Work request =
From the entries below, write out exactly the lines between the line holding "blind spot." and the line holding "Diabetes Blood Test Guide: Essential", inclusive, excluding any pictures.

··· Task material

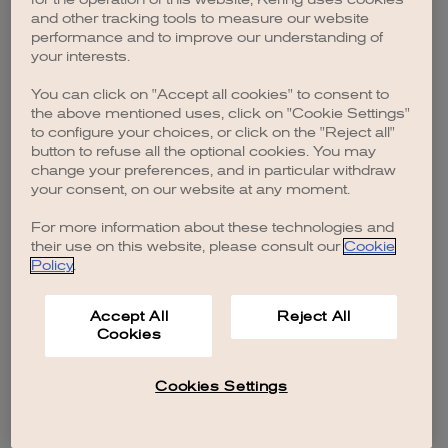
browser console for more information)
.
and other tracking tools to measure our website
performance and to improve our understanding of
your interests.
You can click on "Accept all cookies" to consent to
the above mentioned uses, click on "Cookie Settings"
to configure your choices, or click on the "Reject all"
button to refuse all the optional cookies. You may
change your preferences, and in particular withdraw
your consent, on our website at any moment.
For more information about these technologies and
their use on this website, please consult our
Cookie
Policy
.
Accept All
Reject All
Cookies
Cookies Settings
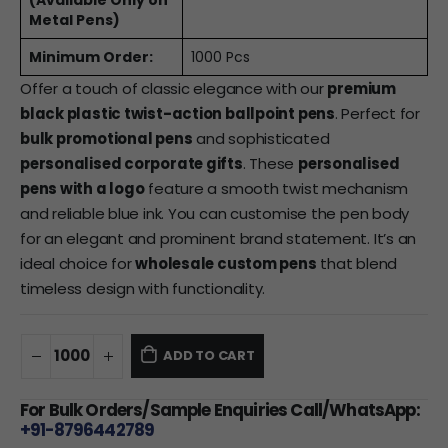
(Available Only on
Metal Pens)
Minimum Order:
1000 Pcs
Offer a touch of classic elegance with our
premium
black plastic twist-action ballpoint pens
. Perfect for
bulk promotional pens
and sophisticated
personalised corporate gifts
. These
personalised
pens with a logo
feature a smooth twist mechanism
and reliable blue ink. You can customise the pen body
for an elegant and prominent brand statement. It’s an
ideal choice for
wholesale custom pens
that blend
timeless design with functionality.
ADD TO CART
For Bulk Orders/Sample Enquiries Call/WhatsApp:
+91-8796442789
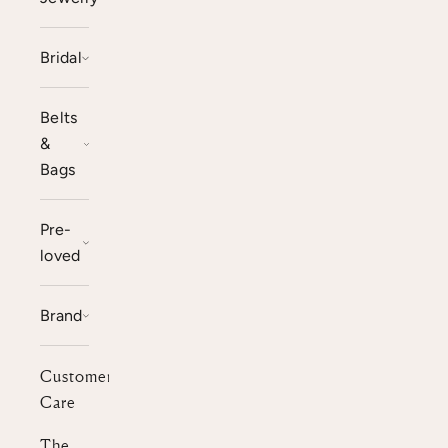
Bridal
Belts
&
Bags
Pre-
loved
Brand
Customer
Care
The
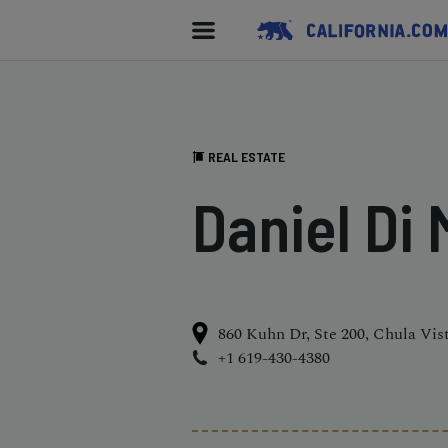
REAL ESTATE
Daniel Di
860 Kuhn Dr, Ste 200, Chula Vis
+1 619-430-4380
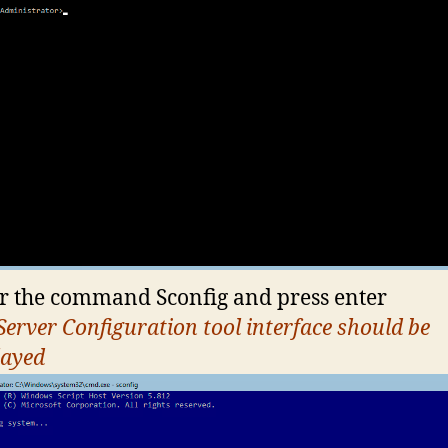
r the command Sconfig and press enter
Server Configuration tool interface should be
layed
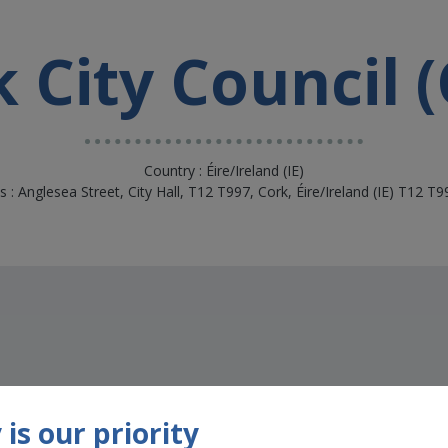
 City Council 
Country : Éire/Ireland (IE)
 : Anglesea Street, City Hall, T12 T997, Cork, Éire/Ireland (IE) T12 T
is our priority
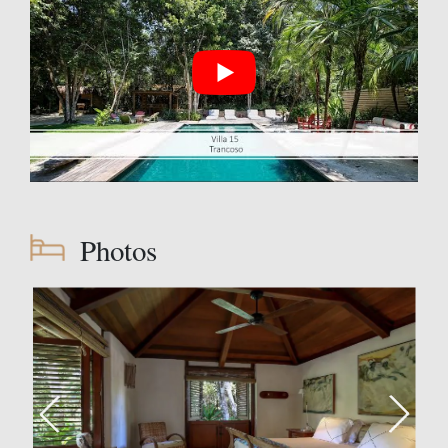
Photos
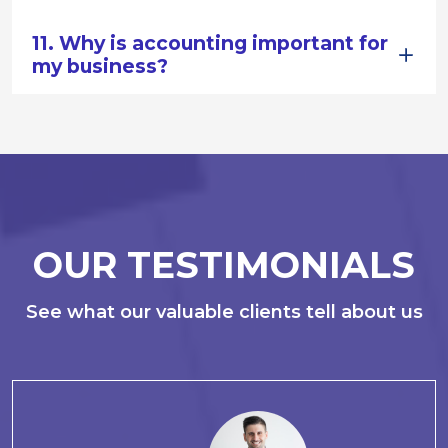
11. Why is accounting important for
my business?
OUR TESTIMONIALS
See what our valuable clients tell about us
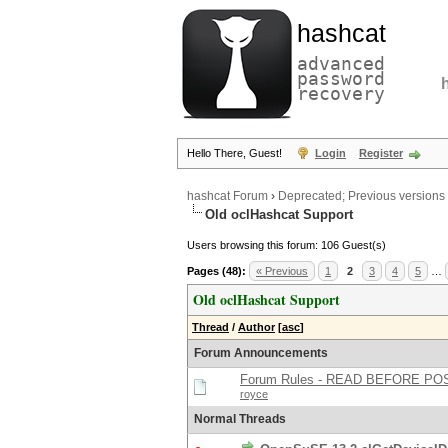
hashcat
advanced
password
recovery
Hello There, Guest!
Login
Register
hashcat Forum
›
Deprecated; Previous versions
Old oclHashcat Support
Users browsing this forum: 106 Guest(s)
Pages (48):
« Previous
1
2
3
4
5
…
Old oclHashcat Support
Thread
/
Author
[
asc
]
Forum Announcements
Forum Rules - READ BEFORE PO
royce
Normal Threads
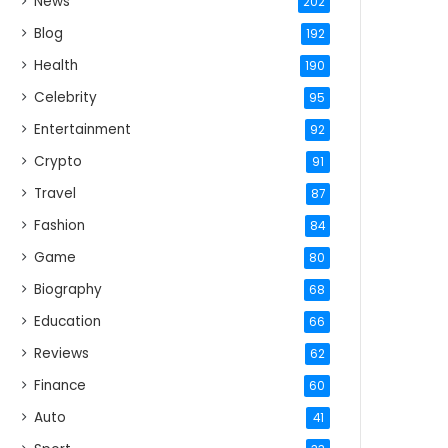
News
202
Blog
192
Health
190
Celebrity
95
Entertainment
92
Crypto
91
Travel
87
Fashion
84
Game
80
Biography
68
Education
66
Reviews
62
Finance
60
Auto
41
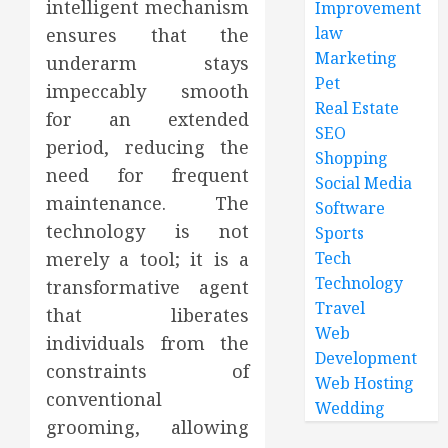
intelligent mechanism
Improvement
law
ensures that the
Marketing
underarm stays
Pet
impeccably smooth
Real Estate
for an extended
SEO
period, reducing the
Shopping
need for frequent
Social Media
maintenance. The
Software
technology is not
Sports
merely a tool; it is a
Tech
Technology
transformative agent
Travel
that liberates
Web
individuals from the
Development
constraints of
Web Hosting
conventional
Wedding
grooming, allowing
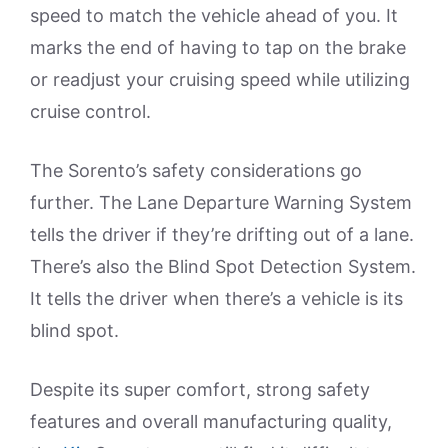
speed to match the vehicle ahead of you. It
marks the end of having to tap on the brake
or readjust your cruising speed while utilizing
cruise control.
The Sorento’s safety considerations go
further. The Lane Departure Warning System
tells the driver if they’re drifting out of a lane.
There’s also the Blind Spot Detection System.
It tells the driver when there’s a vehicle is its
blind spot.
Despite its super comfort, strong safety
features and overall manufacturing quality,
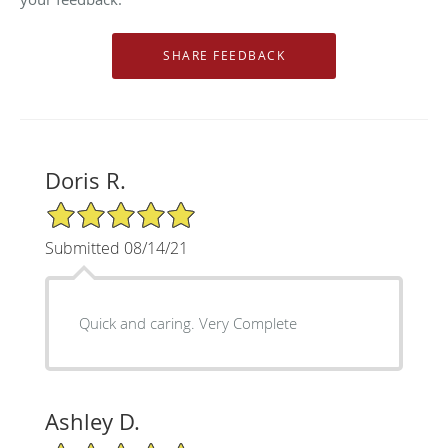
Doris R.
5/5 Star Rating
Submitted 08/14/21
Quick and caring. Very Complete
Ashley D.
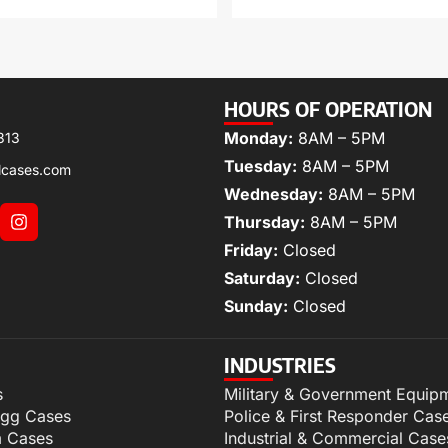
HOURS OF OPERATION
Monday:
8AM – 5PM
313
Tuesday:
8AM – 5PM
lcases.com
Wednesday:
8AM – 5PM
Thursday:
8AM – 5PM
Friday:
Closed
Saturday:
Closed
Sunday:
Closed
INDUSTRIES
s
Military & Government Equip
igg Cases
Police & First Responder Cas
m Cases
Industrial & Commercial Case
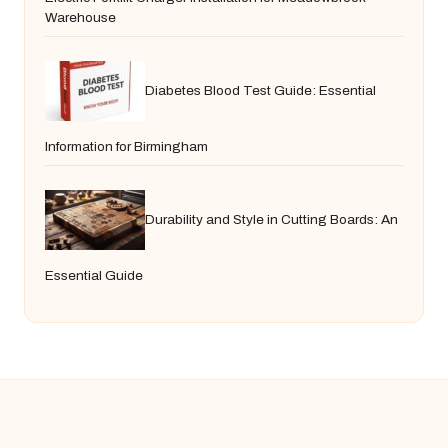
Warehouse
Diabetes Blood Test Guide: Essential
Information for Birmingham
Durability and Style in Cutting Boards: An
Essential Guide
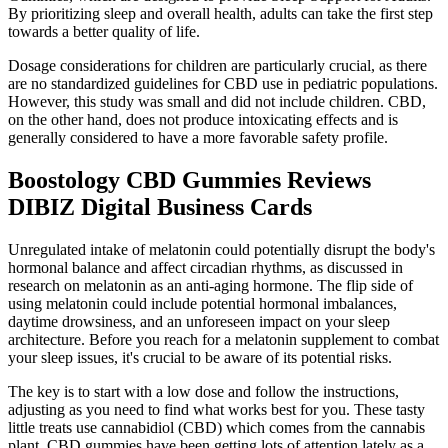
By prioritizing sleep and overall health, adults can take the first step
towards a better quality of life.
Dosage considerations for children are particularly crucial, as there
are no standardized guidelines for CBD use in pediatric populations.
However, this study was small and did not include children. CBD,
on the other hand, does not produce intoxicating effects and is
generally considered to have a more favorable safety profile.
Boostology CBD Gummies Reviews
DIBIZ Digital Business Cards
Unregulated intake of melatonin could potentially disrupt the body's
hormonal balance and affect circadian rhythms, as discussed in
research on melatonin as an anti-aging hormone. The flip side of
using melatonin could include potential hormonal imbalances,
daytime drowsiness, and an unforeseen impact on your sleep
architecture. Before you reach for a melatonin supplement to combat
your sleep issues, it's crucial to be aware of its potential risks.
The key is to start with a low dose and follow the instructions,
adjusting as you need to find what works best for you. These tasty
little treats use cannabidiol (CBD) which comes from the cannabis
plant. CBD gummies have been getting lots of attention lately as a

······

Task solution =
blind spot.
Despite its super comfort, strong safety
features and overall manufacturing quality,
Doris R.
5/5 Star Rating
Submitted 08/14/21
Quick and caring. Very Complete
Ashley D.
HOURS OF OPERATION
Monday:
8AM – 5PM
313
Tuesday:
8AM – 5PM
lcases.com
Wednesday:
8AM – 5PM
Thursday:
8AM – 5PM
Friday:
Closed
Saturday:
Closed
Sunday:
Closed
INDUSTRIES
s
Military & Government Equip
igg Cases
Police & First Responder Cas
m Cases
Industrial & Commercial Case
Warehouse
Diabetes Blood Test Guide: Essential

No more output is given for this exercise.